Le cardinal de Lubac a écrit : « L’Église est un double mystère de communication et de communion. » Nous avons vu cette richesse de communication. En quoi cette communion est-elle sanctifiante, divinisante ?
Il y a, bien sûr, la pratique des commandements, prise au sens large, c’est-à-dire incluant la vie liturgique et sacramentelle. Par là, l’Église nous propose le chemin voulu par Dieu pour nous rapprocher de lui. Elle nous oblige à sortir de nous-mêmes et à accepter une norme extérieure qui nous met sur le chemin du Christ qui fait la volonté de celui qui l’a envoyé.
De plus, cette vie en Dieu est une vie d’amour dont le premier terrain d’exercice est notre communauté ecclésiale : « Ainsi donc, tant que nous en avons l’occasion, pratiquons le bien à l’égard de tous et surtout de nos frères dans la foi. » (Galates 6,10). Il y aura d’abord l’émerveillement devant l’infinie variétés des dons de l’Esprit à son Église. Nous sommes habitués à cette contemplation dans la riche diversité des saints. Nous devons le faire aussi par le regard que nous portons sur ceux qui vivent avec nous la même expérience de foi. Nous ferons l’expérience de nos diversités et de nos complémentarités. C’est cette mosaïque du Peuple de Dieu qui peut faire croître en nous le désir d’apporter notre contribution à cette diversité polyphonique qui construit le Corps du Christ.

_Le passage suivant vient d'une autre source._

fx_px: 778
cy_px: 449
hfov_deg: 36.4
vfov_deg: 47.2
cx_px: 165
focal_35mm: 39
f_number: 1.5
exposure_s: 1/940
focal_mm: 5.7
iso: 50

Mais cela n’est pas toujours aisé et provoque souvent des tensions qui ne peuvent être surmontées que dans la foi. Avec ceux qui nous irritent n’avons-nous pas en commun l’essentiel, notre adhésion à Jésus Christ, notre amour pour lui ? Tout le reste doit pâlir devant ce fondement. Si cette diversité est souvent une complémentarité, elle est parfois une source de déchirement et de souffrance. Elle peut alors devenir participation à la souffrance du Christ et devenir alors source de notre résurrection.

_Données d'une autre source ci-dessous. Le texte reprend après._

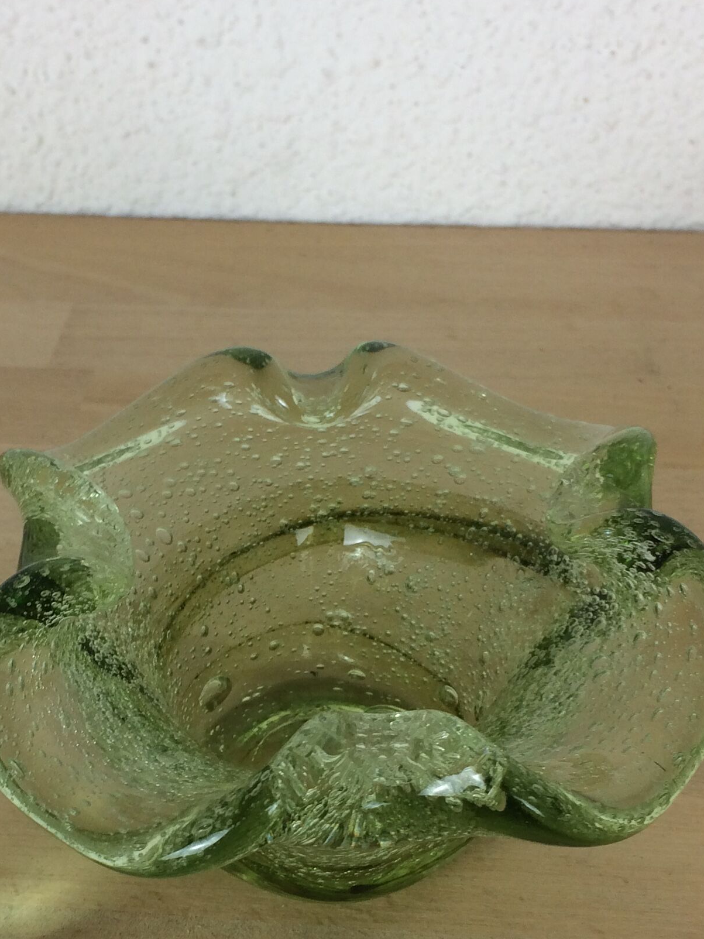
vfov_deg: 32.1
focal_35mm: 59
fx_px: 1600
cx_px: 247
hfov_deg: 24.7
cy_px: 695
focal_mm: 4.15
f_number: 2.2
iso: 32
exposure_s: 1/50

Ceux qui ont choisi la vie religieuse en sont un exemple. Ils ont choisi une voie de sanctification, non seulement en organisant leur temps autour de la prière, mais en acceptant de le faire avec d’autres, non choisis, à l’égard desquels ils vivent leur exigence de charité.

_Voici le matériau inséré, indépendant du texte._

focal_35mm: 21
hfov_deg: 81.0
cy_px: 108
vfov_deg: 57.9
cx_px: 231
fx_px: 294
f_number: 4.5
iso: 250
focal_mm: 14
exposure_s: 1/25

– E – Par son réseau invisible.
C’est la communion des saints qui va nous donner la clé de cet aspect invisible, spirituel, de l’Église. Ne réservons pas ce mot au lien qui nous unit aux défunts. Le lien actuel de tous les croyants avec le Christ assure une communion qui profite à tous. Déjà la communion eucharistique réalise, ou devrait réaliser, pour être plus modeste, cette union multiforme au Christ. Bien des chants de communion insistent sur cet aspect. Mais ce lien invisible va au delà. Par la prière, par le renoncement volontaire, nous tissons un réseau de liens spirituels très forts. N’est-ce pas un des sens de la vie contemplative de ceux et de celle qui prient pour d’autres et qui leur apportent aide et soutien dans leur vie chrétienne ? On cite souvent cette phrase d’Élisabeth Lesueur : « Toute âme qui s’élève élève le monde. »

Conclusion
Empruntons au cardinal Daniélou cette phrase un peu provocante : « L’Église n’existe pas. » Il voulait dire par là qu’elle n’a de réalité que comme lieu de notre rencontre avec Dieu par le Christ, comme lieu de notre sanctification, tant par sa réalité visible, et en ce sens, l’Église existe bel et bien, que par ce lien invisible qu’il ne faut pas minimiser puisqu’il en est la finalité ultime.